De la transparence. Tous la réclament en toutes choses, de la politique au système bancaire en passant par les médias. Depuis plusieurs mois, c’est au tour de l’hôtellerie-restauration, avec une première victoire remportée lors de la récente condamnation des sites Web Expédia et TripAdvisor.
Mais la transparence de l’assiette au restaurant, portée, le 3 octobre dernier, par l’adoption de l’amendement Fernand Siré au projet de loi renforçant la protection de l’information du consommateur relève plus du domaine de l’impossible.
Car, pour rendre obligatoire la mention de l’usage de produits frais au restaurant, encore faudrait-il pouvoir distinguer ce qui est frais ou brut de ce qui ne l’est pas. Attention à l’amalgame du mode de conservation d’un produit (frais vs surgelé, ou sous-vide) et son degré élaboration.

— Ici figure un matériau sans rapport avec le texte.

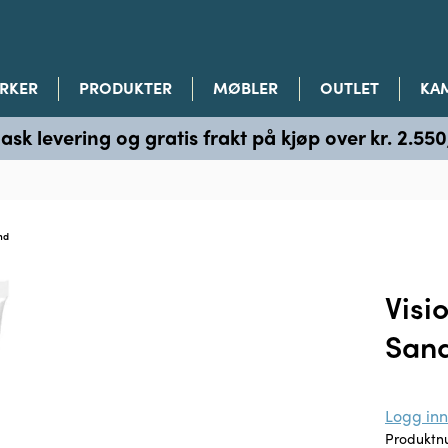
RKER
PRODUKTER
MØBLER
OUTLET
KA
ask levering og gratis frakt på kjøp over kr. 2.550
nd
Visi
San
Logg inn 
Produkt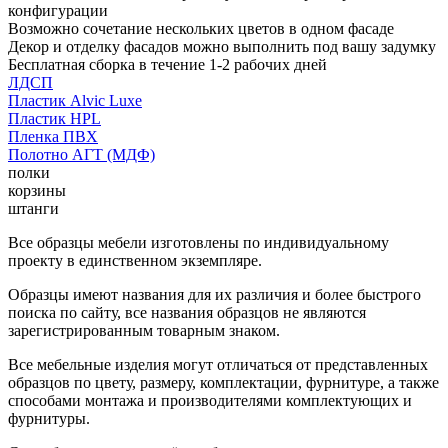
конфигурации
Возможно сочетание нескольких цветов в одном фасаде
Декор и отделку фасадов можно выполнить под вашу задумку
Бесплатная сборка в течение 1-2 рабочих дней
ЛДСП
Пластик Alvic Luxe
Пластик HPL
Пленка ПВХ
Полотно АГТ (МДФ)
полки
корзины
штанги
Все образцы мебели изготовлены по индивидуальному
проекту в единственном экземпляре.
Образцы имеют названия для их различия и более быстрого
поиска по сайту, все названия образцов не являются
зарегистрированным товарным знаком.
Все мебельные изделия могут отличаться от представленных
образцов по цвету, размеру, комплектации, фурнитуре, а также
способами монтажа и производителями комплектующих и
фурнитуры.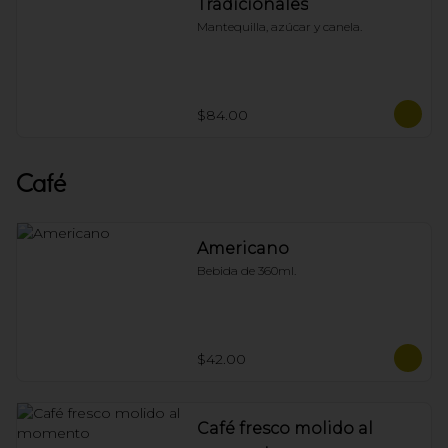
Tradicionales
Mantequilla, azúcar y canela.
$84.00
Café
Americano
Bebida de 360ml.
$42.00
Café fresco molido al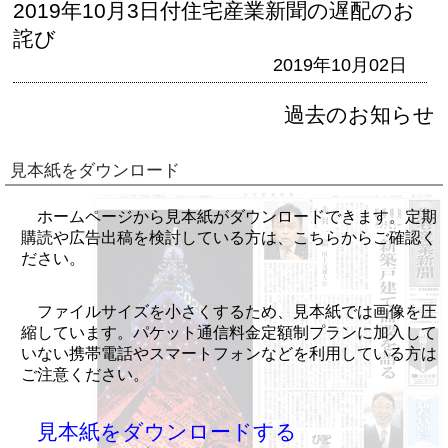
2019年10月3日付住宅産業新聞の遅配のお
詫び
2019年10月02日
過去のお知らせ
見本紙をダウンロード
ホームページから見本紙がダウンロードできます。定期
購読や広告出稿を検討している方は、こちらからご確認く
ださい。
ファイルサイズを小さくするため、見本紙では画像を圧
縮しています。パケット通信料金定額制プランに加入して
いない携帯電話やスマートフォンなどを利用している方は
ご注意ください。
見本紙をダウンロードする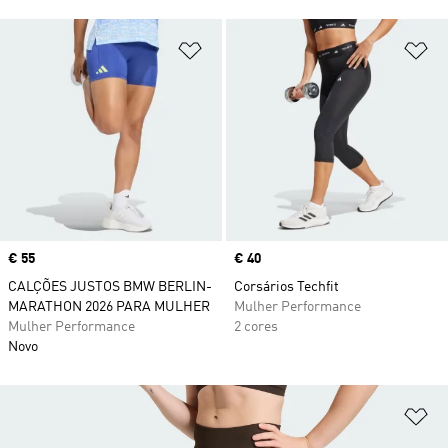
Adicionar à Lista de Desejos
Ad
Price
€ 55
Price
€ 40
CALÇÕES JUSTOS BMW BERLIN-
Corsários Techfit
MARATHON 2026 PARA MULHER
Mulher Performance
Mulher Performance
2 cores
Novo
Ad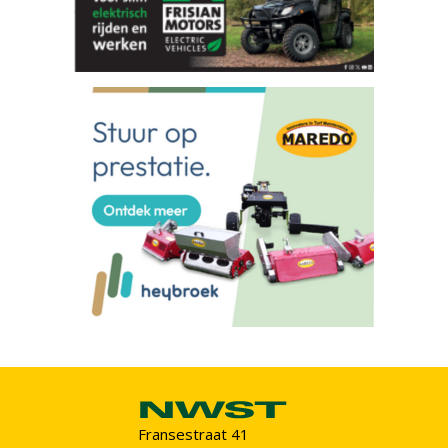
Fransestraat 41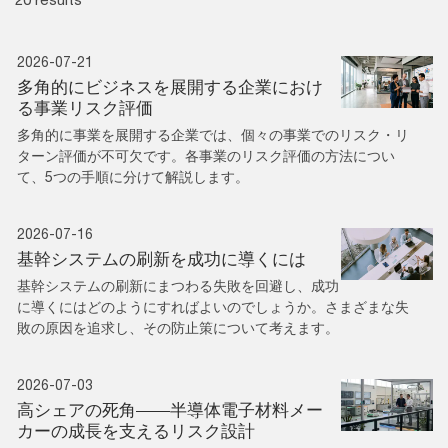
2026-07-21
多角的にビジネスを展開する企業におけ
る事業リスク評価
多角的に事業を展開する企業では、個々の事業でのリスク・リ
ターン評価が不可欠です。各事業のリスク評価の方法につい
て、5つの手順に分けて解説します。
2026-07-16
基幹システムの刷新を成功に導くには
基幹システムの刷新にまつわる失敗を回避し、成功
に導くにはどのようにすればよいのでしょうか。さまざまな失
敗の原因を追求し、その防止策について考えます。
2026-07-03
高シェアの死角――半導体電子材料メー
カーの成長を支えるリスク設計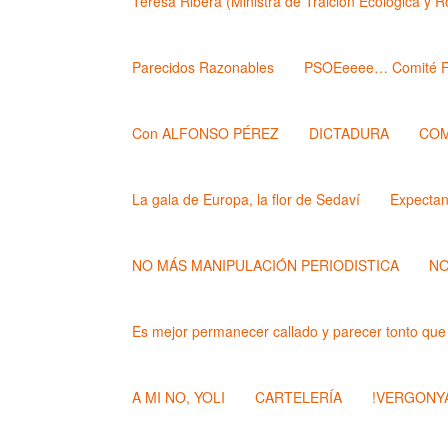
Teresa Ribera (Ministra de Traición Ecológica y 
Parecidos Razonables
PSOEeeee… Comité F
Con ALFONSO PÉREZ
DICTADURA
COM
La gala de Europa, la flor de Sedaví
Expecta
NO MÁS MANIPULACIÓN PERIODISTICA
NO
Es mejor permanecer callado y parecer tonto que
A MI NO, YOLI
CARTELERÍA
!VERGONYA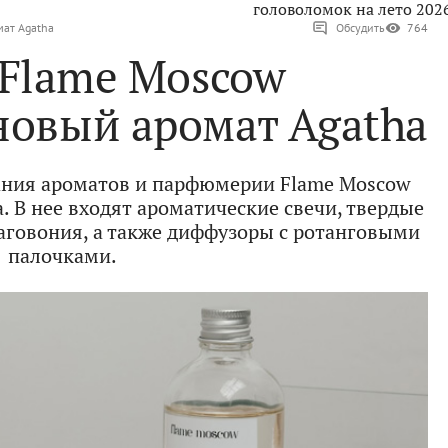
головоломок на лето 202
мат Agatha
Обсудить
764
 Flame Moscow
новый аромат Agatha
ания ароматов и парфюмерии Flame Moscow
. В нее входят ароматические свечи, твердые
благовония, а также диффузоры с ротанговыми
палочками.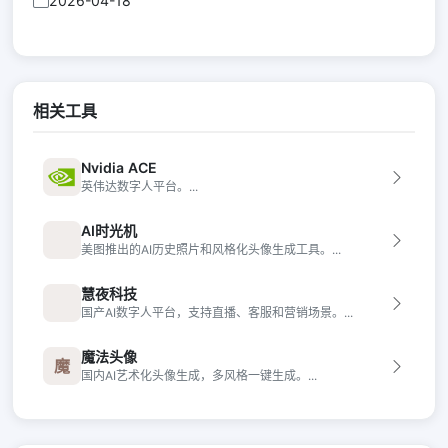
2026-04-18
相关工具
Nvidia ACE
英伟达数字人平台。...
AI时光机
美图推出的AI历史照片和风格化头像生成工具。...
慧夜科技
国产AI数字人平台，支持直播、客服和营销场景。...
魔法头像
魔
国内AI艺术化头像生成，多风格一键生成。...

La loi qui soit disant souhaite répondre à la demande légitime du consommateur ambitionne de préciser les « conditions d’élaboration des plats ». Mais comment définir le début et la fin de l’intervention du chef sur ses produits ? Pour évangéliser la profession autour de ce projet, le député Fernand Siré s’est rendu au Synhorcat le 1er décembre pour demander à la profession de définir les termes du futur arrêté. Autant inciter les professionnels à fabriquer la corde qu’ils se passeront au cou.
Car, si l’esprit de la loi ambitionne d’informer le consommateur à grand renfort d’astérisques sur le menu, grand est le risque de rendre la lecture de la carte totalement sibylline. Bref, à vouloir tout embrasser, souvent, on étreint mal…
La transparence comme gage de sécurité et d’hygiène ? Tout a déjà été prévu en matière de réglementation. La transparence comme gage de qualité ? Un challenge impossible. Assigner une définition à la qualité, substrat de la loi, est un pari perdu d’avance. Une levée des boucliers est nécessaire si la profession ne souhaite pas se retrouver dans une impasse.
Certes, la restauration ne peut se permettre d’occulter des informations et de mettre le consommateur devant son assiette comme devant le fait accompli. Mais à la transparence et à la qualité coercitives, il serait préférable de se recentrer sur l’honnêteté.